Executive-produced by Mohamed Al Fayed and dedicated to his son, the late Dodi Al Fayed, "Peter Pan" is the sort of film you'd actually want to have dedicated to you (and not just if you were an untimely felled paramour of Princess Di). This live-action version of J.M. Barrie's classic tale is a thing to celebrate. It's literate, funny, exciting and drenched in fairy dust.
"All children grow up ... except one," the movie announces at the outset, then delves into a cornucopia of wonders that wipes every last Michael Jackson joke from your lips. The name "Neverland" is rescued from late-night insinuation as Peter ("Frailty's" Jeremy Sumpter) whisks the Darling family children away from London and into an eternally youthful, consistently enchanting landscape full of pirates, lost boys, clock-eating crocodiles and even an Indian or two. (So long, PC police: Princess Tiger Lily is here, in all her war-painted glory.)
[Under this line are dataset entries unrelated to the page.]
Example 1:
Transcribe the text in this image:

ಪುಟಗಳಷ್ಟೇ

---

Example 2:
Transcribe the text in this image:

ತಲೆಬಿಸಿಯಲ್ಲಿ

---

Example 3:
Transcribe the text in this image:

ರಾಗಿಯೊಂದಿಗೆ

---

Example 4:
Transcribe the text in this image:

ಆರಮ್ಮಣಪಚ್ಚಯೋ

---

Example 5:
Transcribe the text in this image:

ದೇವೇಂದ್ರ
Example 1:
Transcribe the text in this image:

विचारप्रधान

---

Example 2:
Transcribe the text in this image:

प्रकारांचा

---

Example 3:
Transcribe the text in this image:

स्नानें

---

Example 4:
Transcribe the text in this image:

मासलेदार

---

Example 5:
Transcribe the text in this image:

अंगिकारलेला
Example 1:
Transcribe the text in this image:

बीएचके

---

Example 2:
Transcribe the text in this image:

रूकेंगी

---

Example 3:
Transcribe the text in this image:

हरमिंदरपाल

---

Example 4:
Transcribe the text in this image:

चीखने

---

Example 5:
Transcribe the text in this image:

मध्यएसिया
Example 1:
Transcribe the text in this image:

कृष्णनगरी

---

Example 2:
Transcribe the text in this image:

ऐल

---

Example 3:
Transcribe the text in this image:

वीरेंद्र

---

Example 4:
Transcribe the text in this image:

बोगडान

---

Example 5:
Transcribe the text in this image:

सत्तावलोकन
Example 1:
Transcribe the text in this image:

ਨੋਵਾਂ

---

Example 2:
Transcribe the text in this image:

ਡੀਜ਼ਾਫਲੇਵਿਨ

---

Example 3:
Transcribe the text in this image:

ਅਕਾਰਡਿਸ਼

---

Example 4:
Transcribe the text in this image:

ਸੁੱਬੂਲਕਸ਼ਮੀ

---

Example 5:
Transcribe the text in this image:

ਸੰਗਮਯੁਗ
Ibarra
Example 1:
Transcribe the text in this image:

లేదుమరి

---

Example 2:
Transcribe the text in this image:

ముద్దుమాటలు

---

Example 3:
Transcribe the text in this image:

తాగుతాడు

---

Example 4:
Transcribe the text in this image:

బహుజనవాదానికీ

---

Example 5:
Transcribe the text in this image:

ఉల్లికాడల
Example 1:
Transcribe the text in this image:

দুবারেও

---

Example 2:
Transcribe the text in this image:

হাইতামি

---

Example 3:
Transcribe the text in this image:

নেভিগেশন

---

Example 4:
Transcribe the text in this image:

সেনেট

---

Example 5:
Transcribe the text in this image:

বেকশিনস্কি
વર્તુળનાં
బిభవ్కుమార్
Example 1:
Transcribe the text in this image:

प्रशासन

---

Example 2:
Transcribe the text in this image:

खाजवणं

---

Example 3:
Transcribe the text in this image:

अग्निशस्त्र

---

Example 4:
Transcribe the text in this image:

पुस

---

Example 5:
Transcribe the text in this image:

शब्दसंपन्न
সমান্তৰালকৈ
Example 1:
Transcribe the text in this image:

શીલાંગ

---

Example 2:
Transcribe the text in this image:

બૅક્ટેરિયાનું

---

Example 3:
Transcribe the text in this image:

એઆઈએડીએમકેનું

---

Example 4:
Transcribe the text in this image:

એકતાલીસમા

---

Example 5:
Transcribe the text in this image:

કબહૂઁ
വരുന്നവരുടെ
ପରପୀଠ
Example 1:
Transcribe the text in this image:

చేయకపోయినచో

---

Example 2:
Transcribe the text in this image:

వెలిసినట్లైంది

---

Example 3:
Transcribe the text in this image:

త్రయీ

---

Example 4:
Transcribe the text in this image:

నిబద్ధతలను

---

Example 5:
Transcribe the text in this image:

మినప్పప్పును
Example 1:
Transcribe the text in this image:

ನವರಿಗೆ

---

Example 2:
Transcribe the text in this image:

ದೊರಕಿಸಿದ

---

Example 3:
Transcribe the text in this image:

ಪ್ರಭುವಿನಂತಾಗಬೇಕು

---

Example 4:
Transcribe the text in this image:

The whole thing looks smashing, even when it's imposing artificial twilight to mask the seams between its sumptuous backgrounds and its CGI flight effects. Meanwhile, a graphic shot of Captain Hook's stump announces that this wee-ones' adventure will not pander to parental skittishness: The scares are as genuine as the delights.
At first, Sumpter's anarchy comes across as slightly forced (and his speech a tad too impaired for comfort). But when his performance finally meshes with the rhythms provided by director/co-writer P.J. Hogan ("My Best Friend's Wedding"), you can almost hear the sound of Daniel Radcliffe getting his bum kicked up and down the block. And Rachel Hurd-Wood (as Wendy), Olivia Williams (as Mrs. Darling), Ludivine Sagnier (as Tink) and Jason Isaacs (doing double duty as Hook and Mr. Darling) are all pitch-perfect in their familiar yet vital roles.
Though its action sequences are often thrilling, "Peter Pan" never shortchanges the poignancy in Barrie's story of innocence lost. Resting comfortably atop the family-picture pile, this project appears to have been assembled by people who had absolutely no other agenda than to make a fine film from a classic piece of children's literature. God only knows if any stateside kid of the modern era is going to want to see it, so your good deed for this holiday season is to find one and force him into going. Use violence if necessary.